» **Goal of the exercise**
In the guide below on setting up centralized scripts, reproduce verbatim the passage from "Let’s set up" up to and including "bags of tricks.".

» **Text to read**
** start **

So, first things first – plan somewhere for all your centralized information this to live. It should be somewhere that your users have mounted automatically – a dynamically automounted NFS volume is perfect – there’s several discussions out there on setting up dynamic NFS mounts on OS X, I personally use Netinfo at the moment, but others use the fstab file with success also. I like to link this directory in /usr also as it is where most people are going to look for binaries. So, for this example I’m going to refer to /usr/central for the location of our centralized scripts where /usr/central@ -> /Network/Servers/nfs_server/centralized_scripts
<code> ln -s /Network/Servers/nfs_server/centralized_scripts /usr/central </code>
This makes for an excellent place to keep your facility’s frequently used items and any home-grown scripts, and binaries that your faility use that may require updating (ImageMagick and qt_tools are just a couple examples of these binaries that would be useful to a media based environment, remember HPC isn’t always for the Universities and Bio-research!) – it’s certainly a lot easier to update in one location rather than across every machine in your environment.
Let’s set up your directory structure on your server. While you could just keep everything at the top level of your centralized scripts, this isn’t particularly neat, or easily navigable once you’ve collected all your favorite CLI tools here. Within centralized_scripts create directories called “bin”, “man” and “sysadmin” – of course you can add more for your uses, but we’ll stick with these for the moment. The “bin” directory is going to hold your users binaries – this is where ImageMagick, qt_tools and pdsh can live, “man” is going to hold the manuals for everything that’s in your centralized scripts directory, and “sysadmin”, perhaps with stricter permissions, is going to be where your administrators can keep their bags of tricks.
A note here about versioning – frequently binaries will keep the same name when they’re versioned up, but something that may be worth thinking about – how about renaming the actual binary to binary_v100 and then linking binary to binary_v100 – this will allow you to put in binary_v200, test it out, and when you’re ready change the link, all while preserving binary_v100 in place to go back to if your testing on binary_v200 wasn’t thorough enough. It also gives your end users less to think about with only having to remember the name of one tool, and not what version they need to use also.
So, here’s where we get into pdsh. Download the most recent version, (pdsh-2.5-1.tar.bz2 at the time of writing) from the pdsh ftp server, and expand the file. We’re going to have to compile this software, and at the same time we’re going to install it into our network location so that any machine with the network mounts can access it. If you’ve never compiled software before, you are going to need to install Apple’s Xcode Tools (The developer CD that came with your OS, or available for download here.) on your machine.

** end **

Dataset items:
** start **

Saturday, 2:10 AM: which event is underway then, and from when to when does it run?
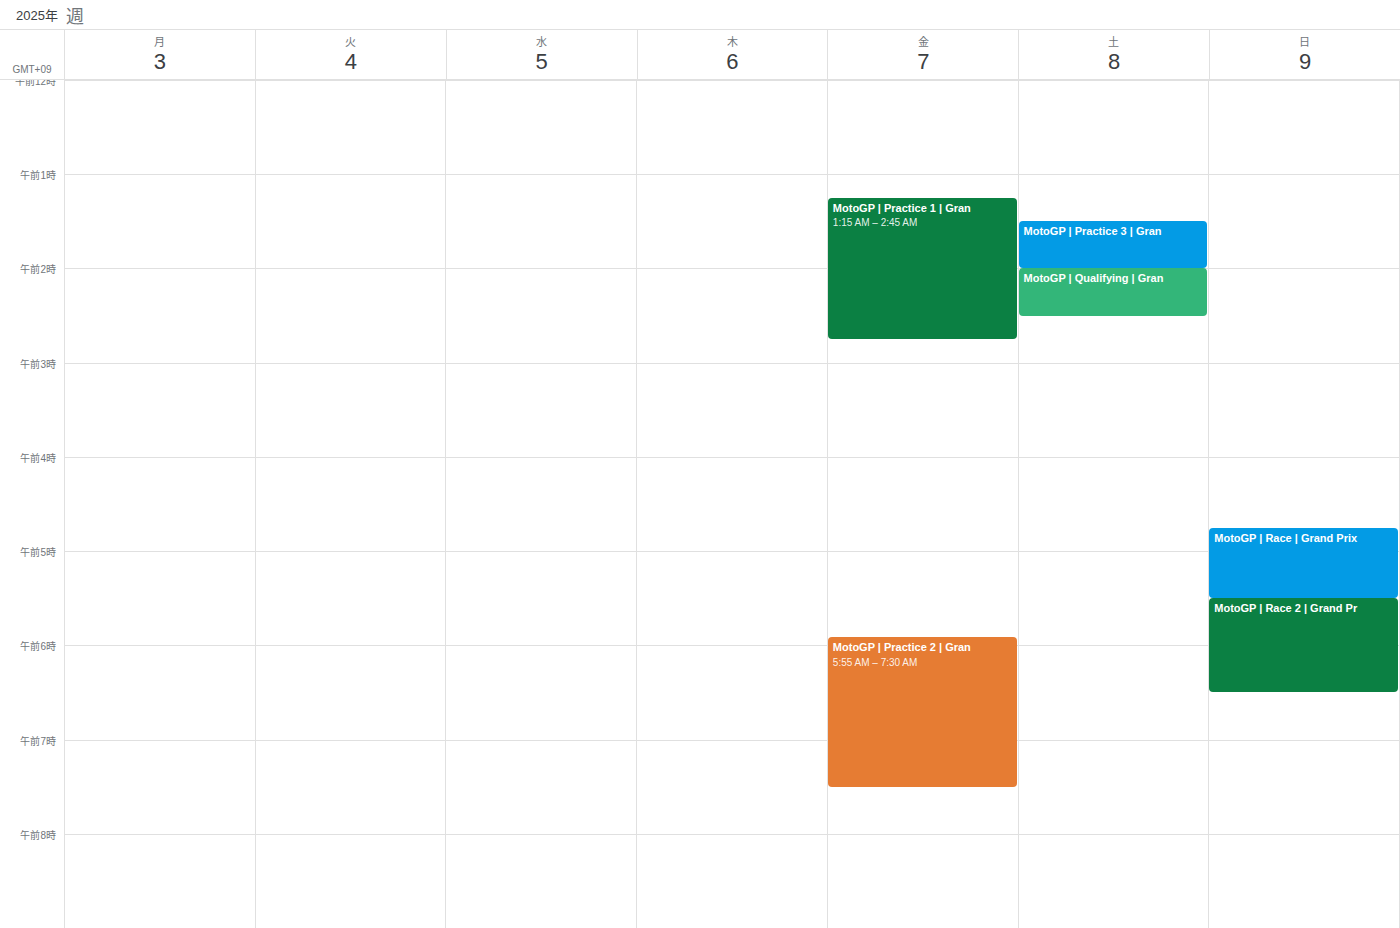
"MotoGP | Qualifying | Gran", 2:00 AM to 2:30 AM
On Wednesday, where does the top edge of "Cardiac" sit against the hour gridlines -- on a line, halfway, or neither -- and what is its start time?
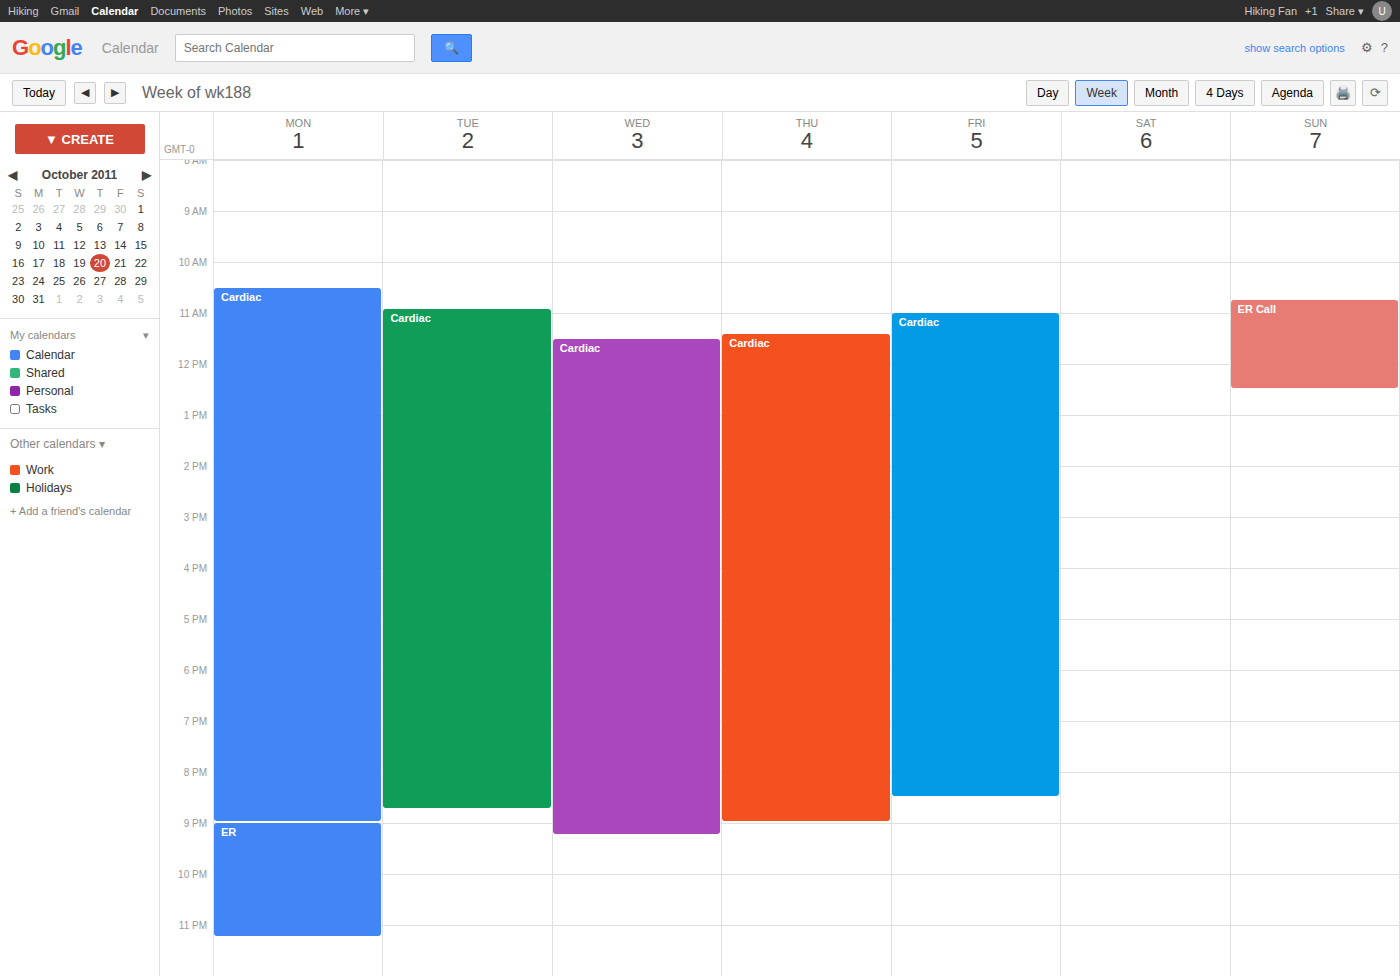
11:30 AM -- halfway between the 11 AM and 12 PM lines.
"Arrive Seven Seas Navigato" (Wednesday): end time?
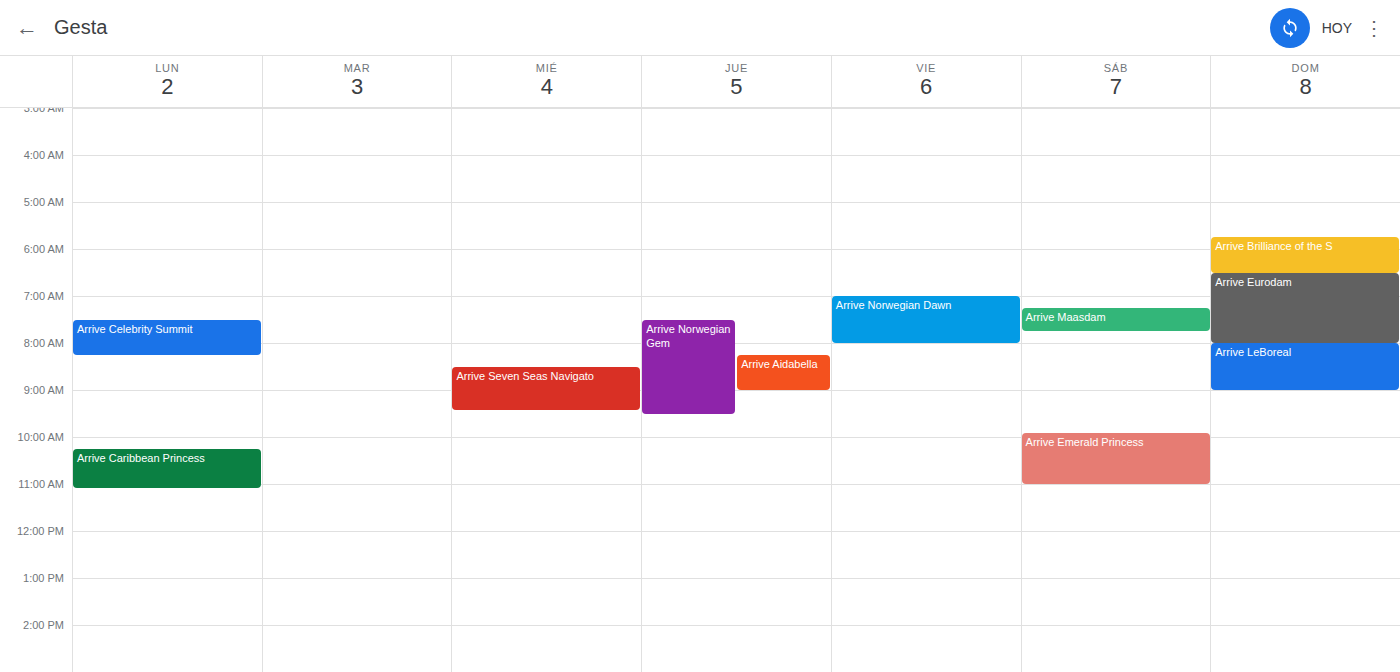
9:25 AM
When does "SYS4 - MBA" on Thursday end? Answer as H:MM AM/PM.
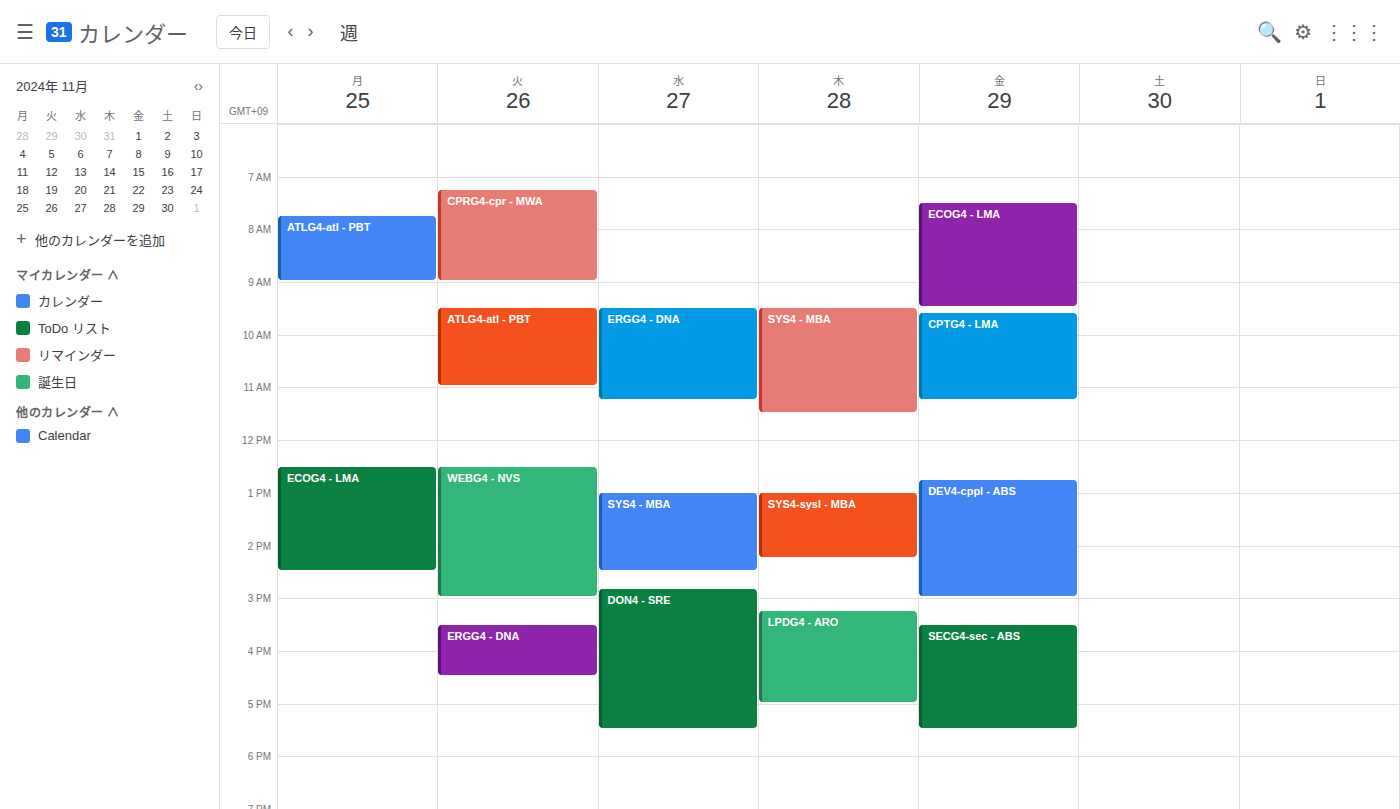
11:30 AM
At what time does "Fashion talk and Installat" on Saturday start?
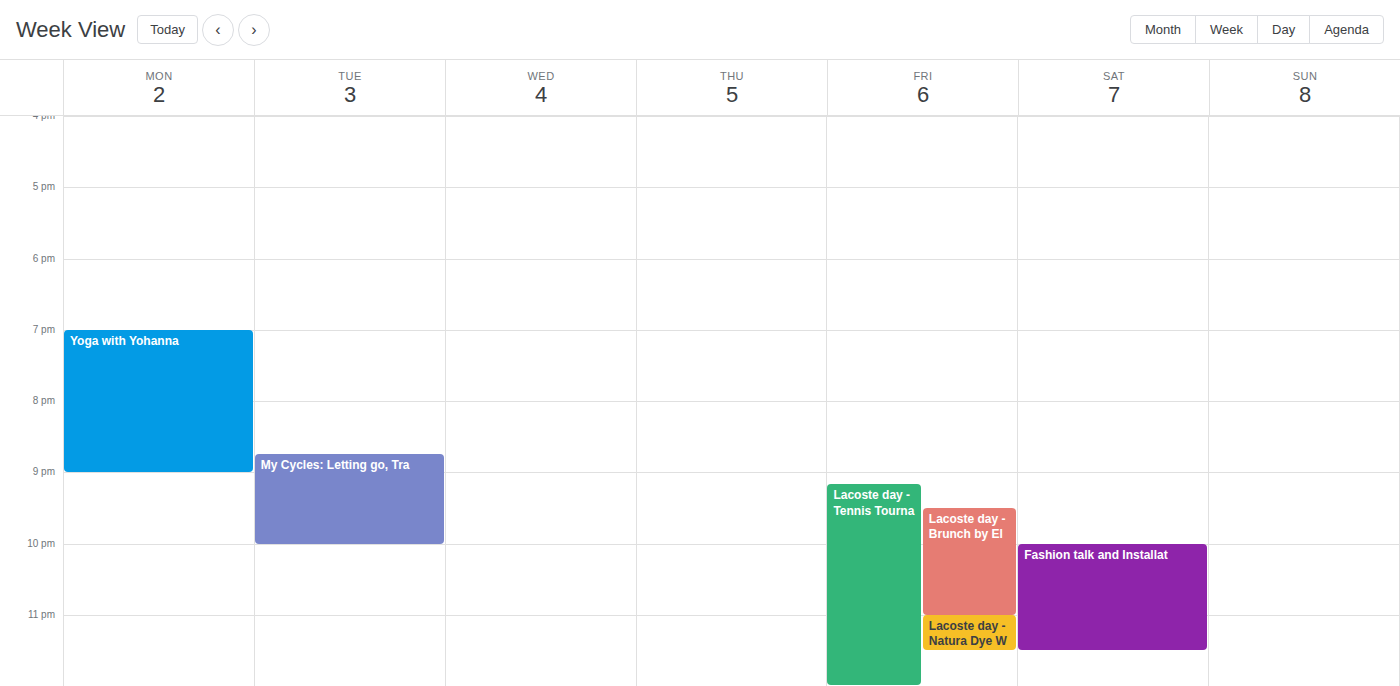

** end **

» **Solution to this task**
Let’s set up your directory structure on your server. While you could just keep everything at the top level of your centralized scripts, this isn’t particularly neat, or easily navigable once you’ve collected all your favorite CLI tools here. Within centralized_scripts create directories called “bin”, “man” and “sysadmin” – of course you can add more for your uses, but we’ll stick with these for the moment. The “bin” directory is going to hold your users binaries – this is where ImageMagick, qt_tools and pdsh can live, “man” is going to hold the manuals for everything that’s in your centralized scripts directory, and “sysadmin”, perhaps with stricter permissions, is going to be where your administrators can keep their bags of tricks.